Southern Nevada’s cities and Clark County are not on the short list. They’ve done so little to address their overly generous and unsustainable personnel costs (besides increasing them further) that they’re unworthy of another cent of tax money.
That hasn’t stopped the Henderson City Council from calling for a property tax increase. Government leaders say that without more tax money, the city’s roads and infrastructure will begin to crumble.
Nonetheless, the City Council this week decided against putting a property tax increase before voters in next year’s low-turnout municipal election. (Perhaps because three council members will be on that very ballot?) Mayor Andy Hafen said he wants to see how the 2015 legislative session plays out, and that he wants more input from residents.

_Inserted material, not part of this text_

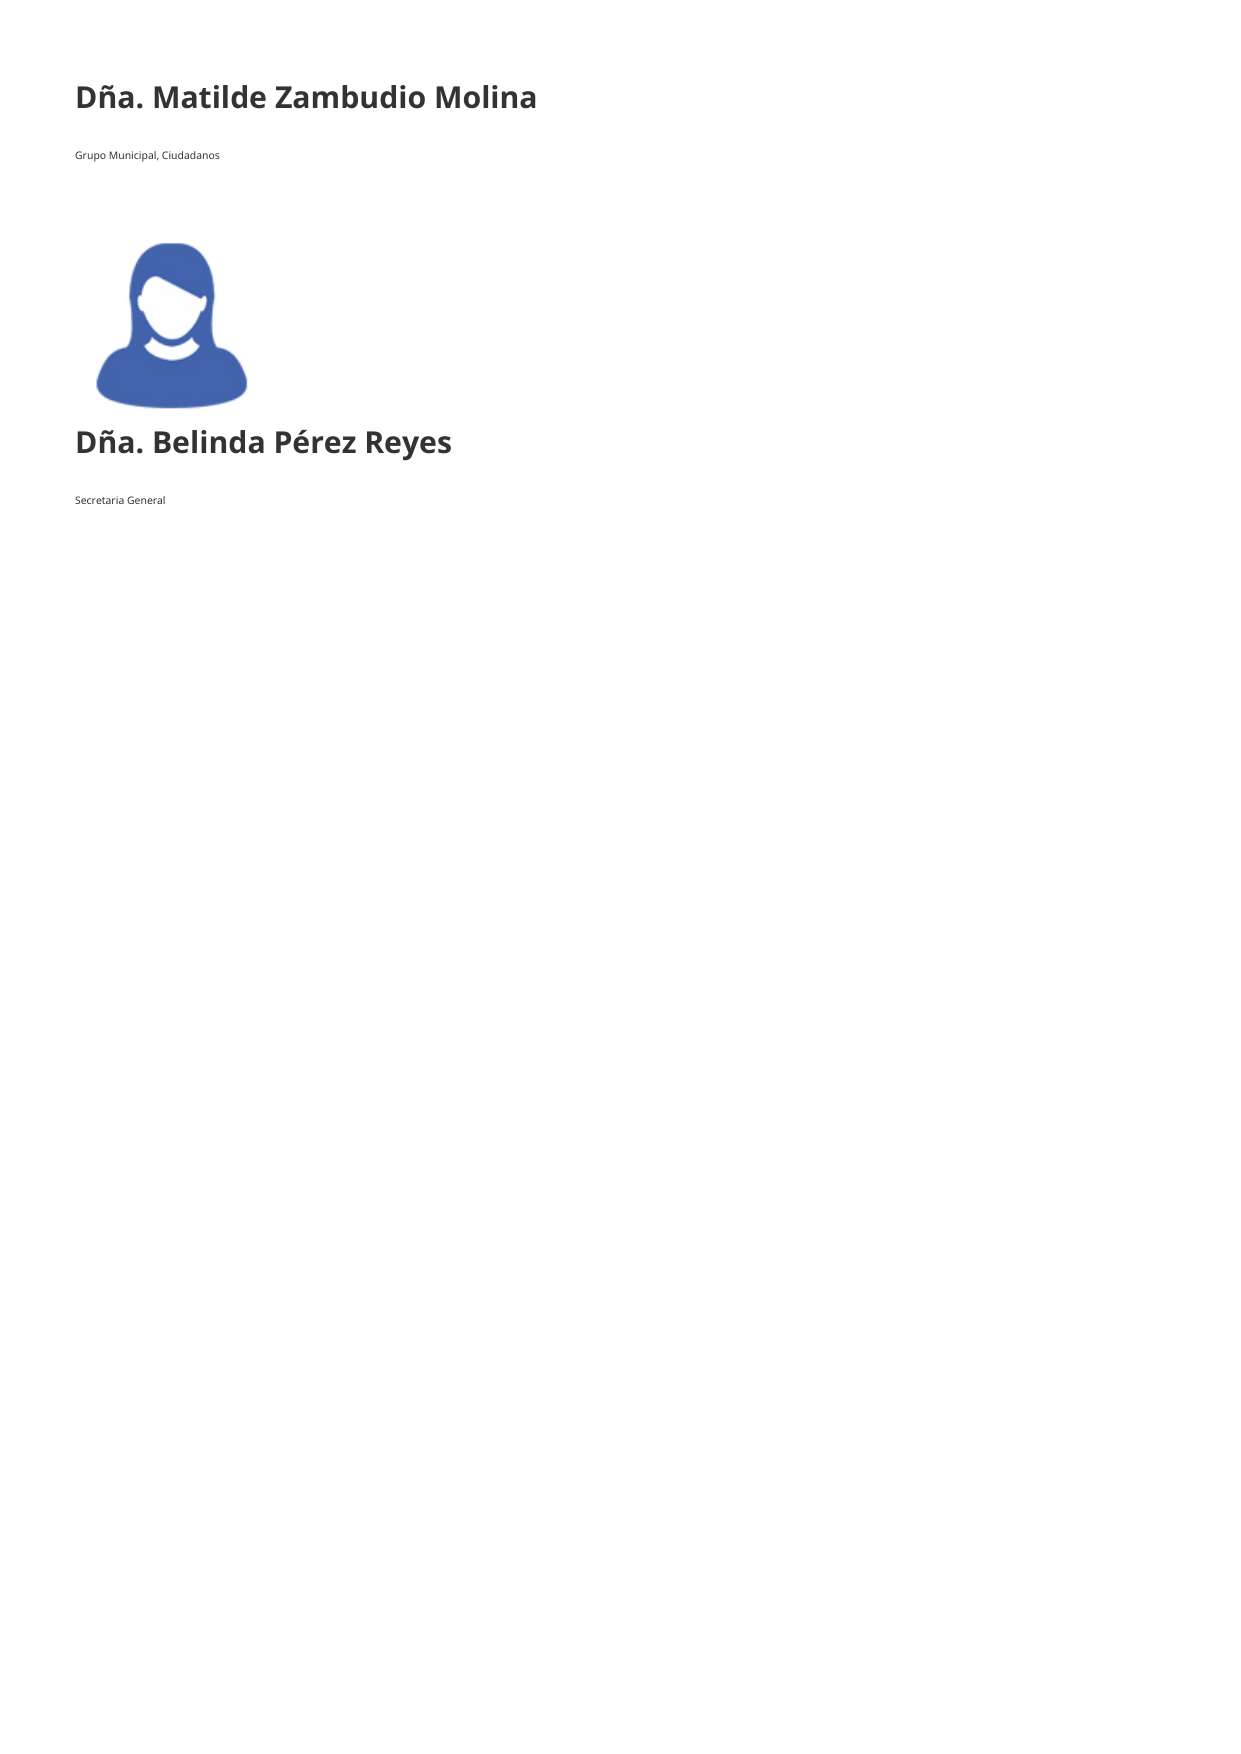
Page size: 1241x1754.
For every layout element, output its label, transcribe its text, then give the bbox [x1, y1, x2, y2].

Perhaps Henderson taxpayers should come to Tuesday’s council meeting to share their thoughts on a tax increase. During that meeting, the council is expected to approve a two-year contract for all city employees represented by the Teamsters Local 14. The contract includes a 1 percent base wage increase retroactive to July 1, a lump-sum payment equal to 2 percent of their total pay for fiscal year 2014 (less any clothing allowance) and a 2 percent base wage increase effective July 1, 2015.
No wonder Henderson can’t afford to fix roads and city buildings. The best-paid local government employees in Nevada keep getting pay raises.
The council is making the argument against a tax increase all by itself.